Antes de que dos personas puedan ser libres han de salir de la asfixiante redundancia «YO-YO» de cada uno como meros «individuos humanos» -podríamos decir que como animales antropomórficos-. Tienen que «re-conocerse», voluntariamente, como personas. Cada una solo se «re-conocerá» mediante el conocimiento de la otra. El sólido umbral de la Libertad comienza a sentirse, por tanto, en un «TÚ» que, sacando a la otra persona de su aislamiento, sencillamente reconoce: «TÚ eres» [como yo] persona («Tú eres de verdad»). Si la superficie visible de la Psique de cada una de ellas se compara con una máscara a través de la cual «suena» su ser integral (espiritual) encontraremos un nuevo sentido metafórico al origen etimológico de la palabra persona: máscara «per sonare». Una máscara a través de la que «re-suena» el interior por medio de la palabra expresa (o el gesto explícito); si la palabra es sincera resonará, si no lo es sonará sin resonar, como un sonajero. En ese reconocimiento mutuo, las personas, literalmente, «se per-sonan» entre sí (cada una es «re-sonancia» de la otra). El «YO-TÚ» asimétrico se convierte en un «YO-TÚ-TÚ-YO» simétrico y armónico: se convierte en un «NOSOTROS» (una novedad que se añade a la novedad de cada uno). Ese «Nosotros» es el umbral verídico de la Libertad. ¿Por qué esto es y ha de ser así? Preguntémosle a la nueva criatura que estaba llorando hace tres párrafos.

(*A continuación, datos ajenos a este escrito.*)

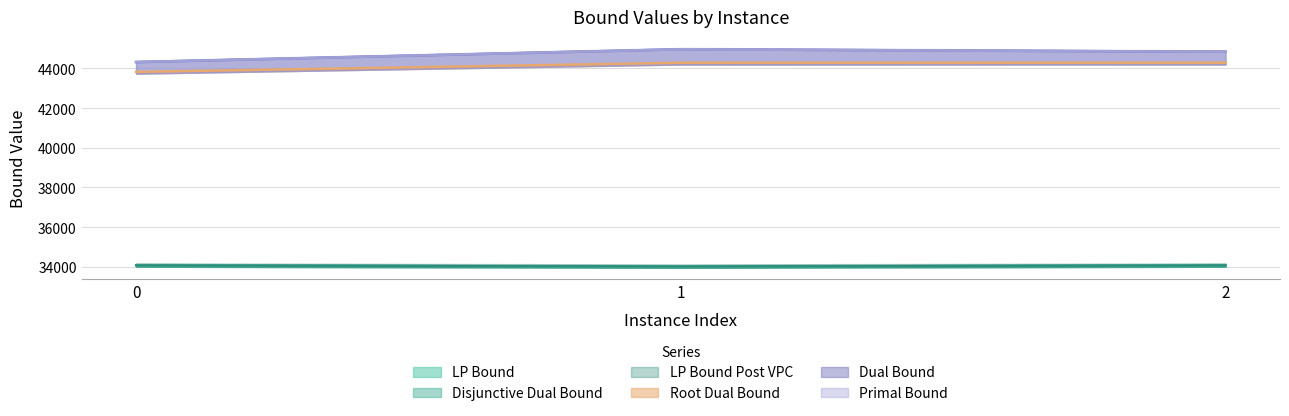

What are all the series names shown in the legend?

lpBound, disjunctiveDualBound, lpBoundPostVpc, rootDualBound, dualBound, primalBound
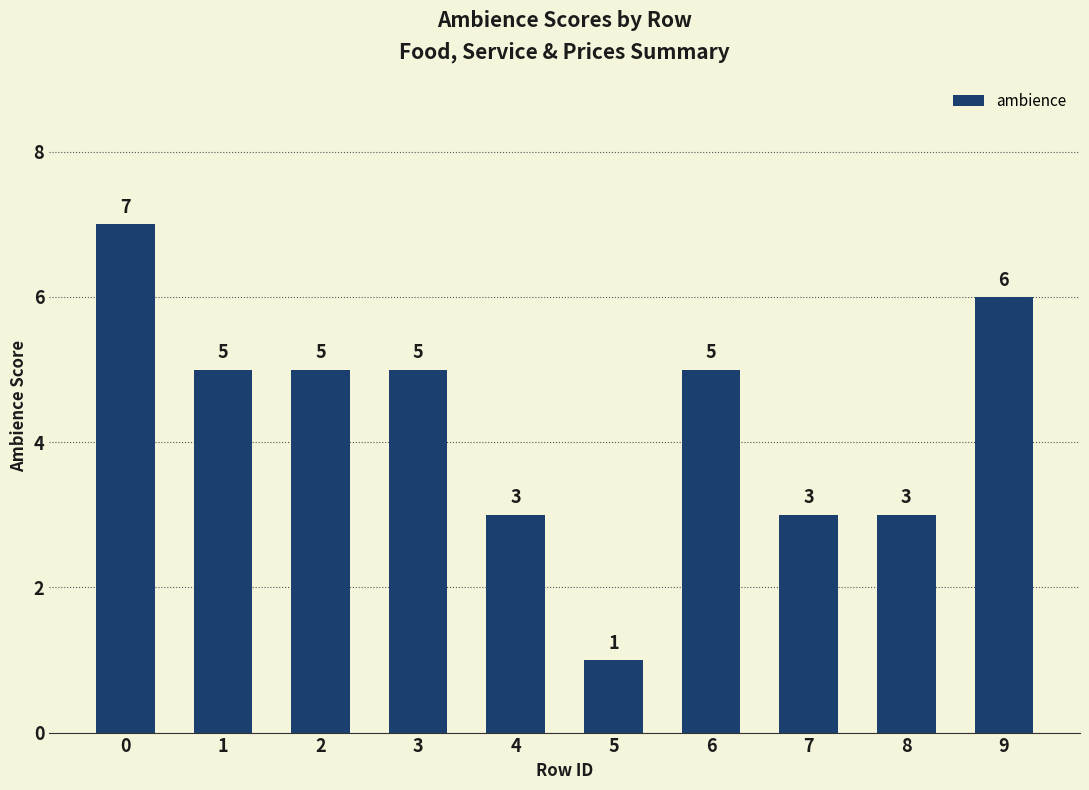

Reading right to left, what are all the values shown in this chart?

9=6	8=3	7=3	6=5	5=1	4=3	3=5	2=5	1=5	0=7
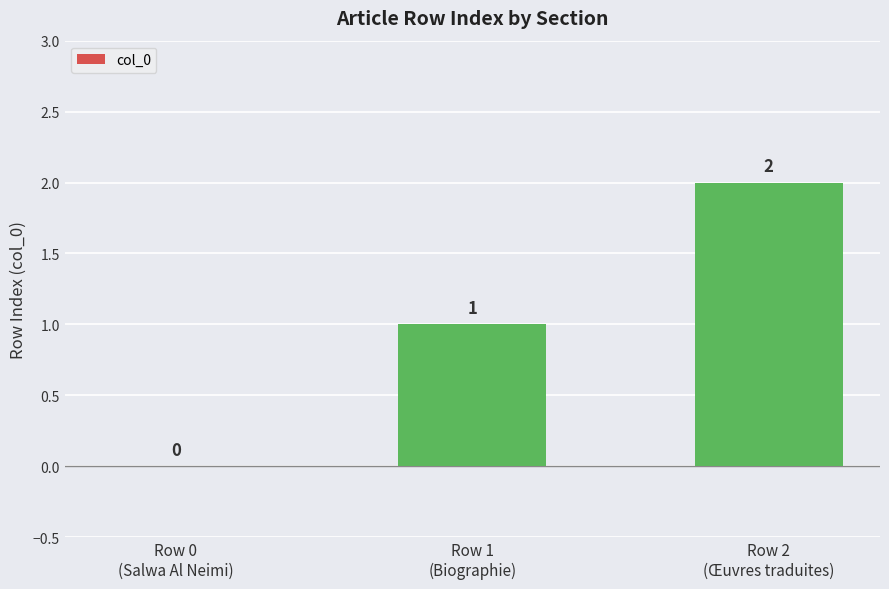

Reading left to right, extract all data points from this chart.

Row 0
(Salwa Al Neimi)=0	Row 1
(Biographie)=1	Row 2
(Œuvres traduites)=2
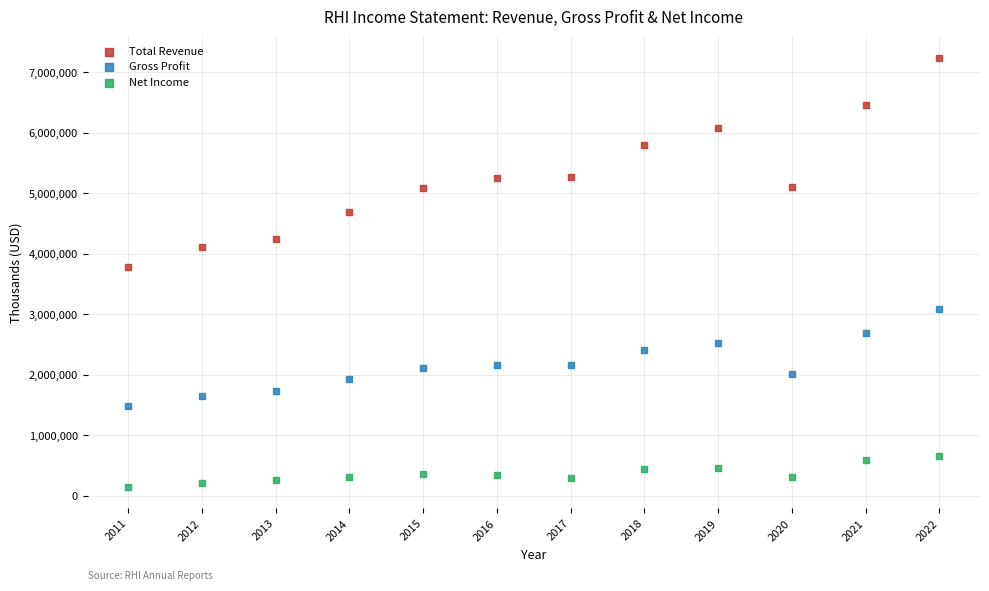

Across all series, what Y value is closest to 3692950?

3777000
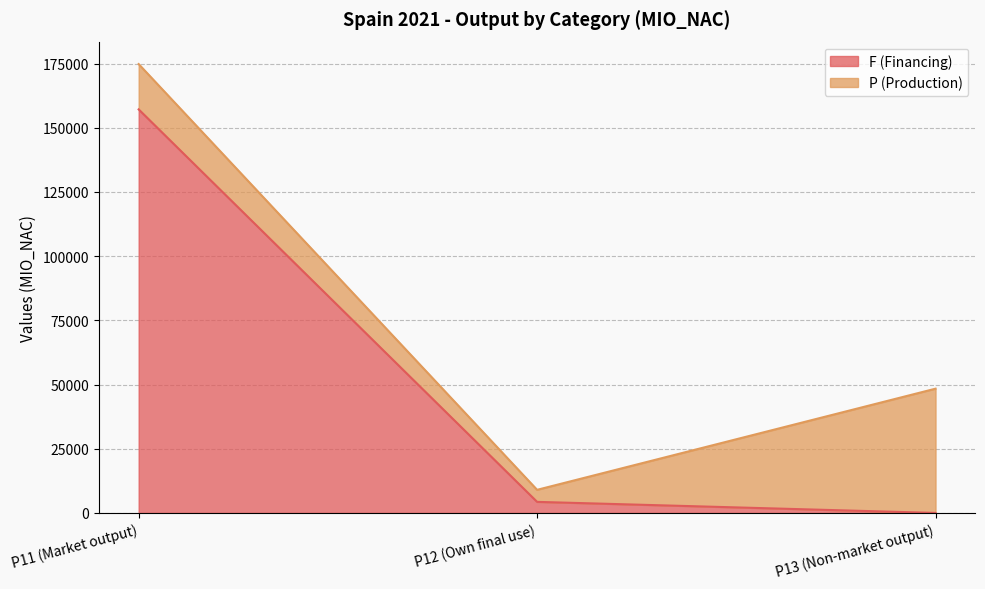

The chart shows a value of 74964.2 at P13 (Non-market output). True or false?

False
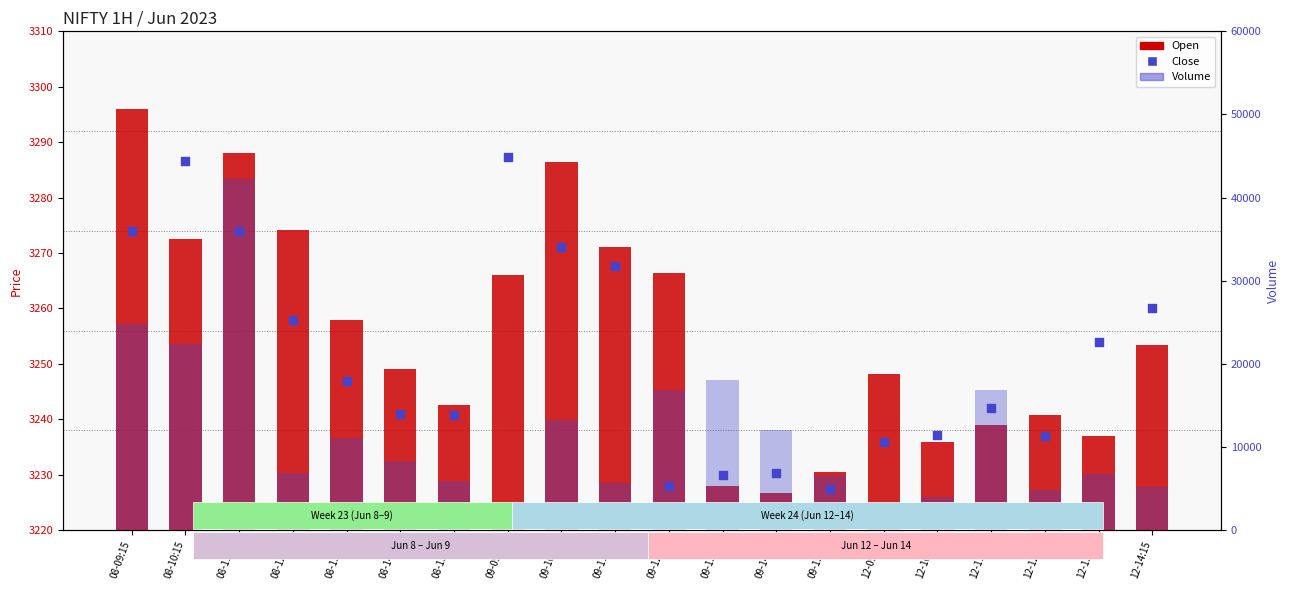

Which series has the largest total across all categories?

Volume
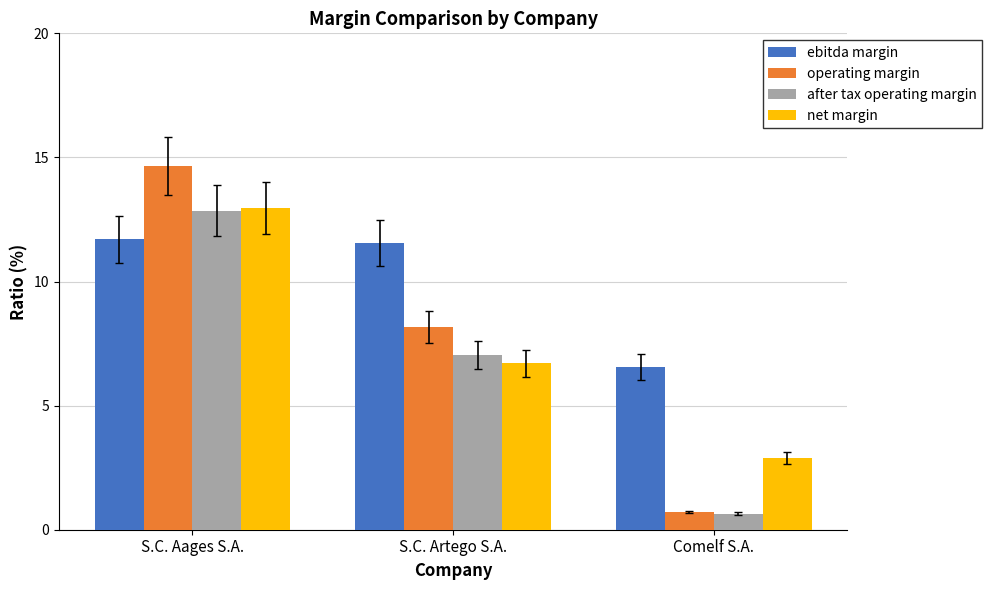

What is the difference between the maximum and second lowest values in the net margin series?

6.3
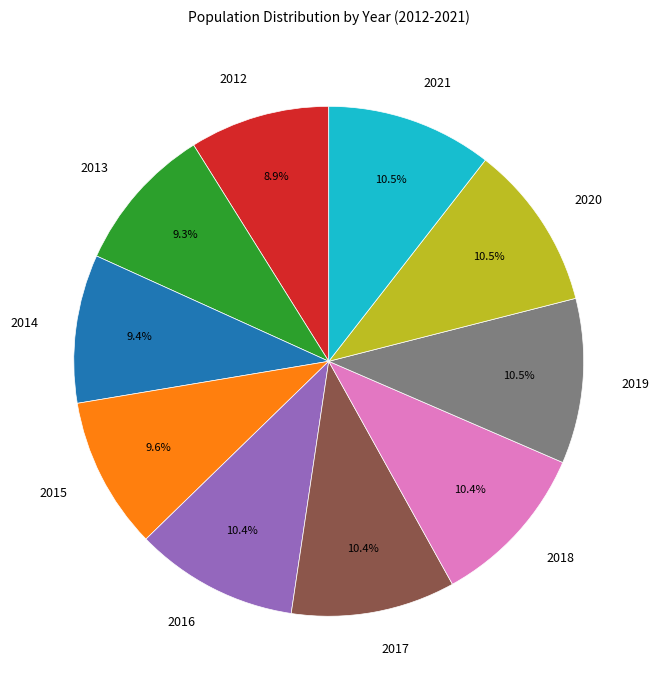

True or false: 2018 accounts for 10% of the total.

True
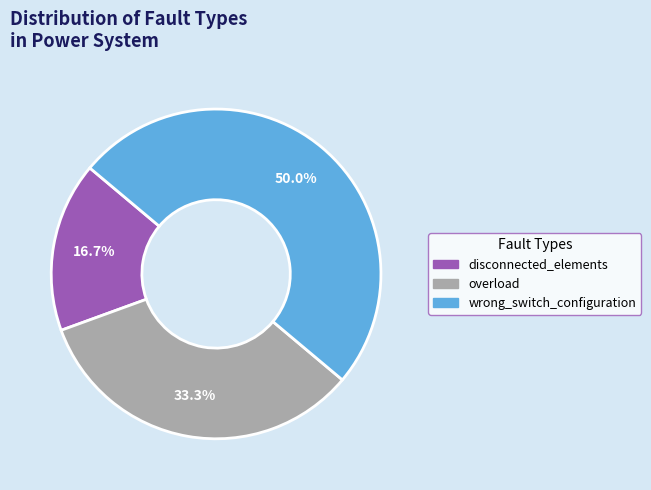

What percentage is the overload slice, to the nearest percent?

33%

El reconocimiento mutuo, en tanto «contradistinción» consciente de lo sustancialmente igual pero desigual «esencialmente» es el único punto en que la palabra «igual» es pertinente a la Libertad política, pero no como igualación, sino como «ecualización» mutua de lo distinto (ajuste interpersonal de cada persona según sus respectivos originales). Esa «ecualización» (palabra de raíz latina pero traída al español desde el idioma inglés y que se refiere al ajuste de un sonido a su propio original) nunca puede ser el fin de la Libertad porque es su preámbulo, su presupuesto, su postulado. Si bien el ejercicio de la Libertad, en lugar de discriminar a las personas, las refuerza, armoniza y perfecciona como integrantes imprescindibles de la Comunidad que vive en Libertad.

 


(*). La R.A.E. define la palabra «dominical», en su cuarta acepción, como: “perteneciente o relativo al derecho de dominio sobre las cosas”.

Nota: con algunas modificaciones respecto del original, este artículo fue publicado en la primera época del Diariorc, en octubre de 2011.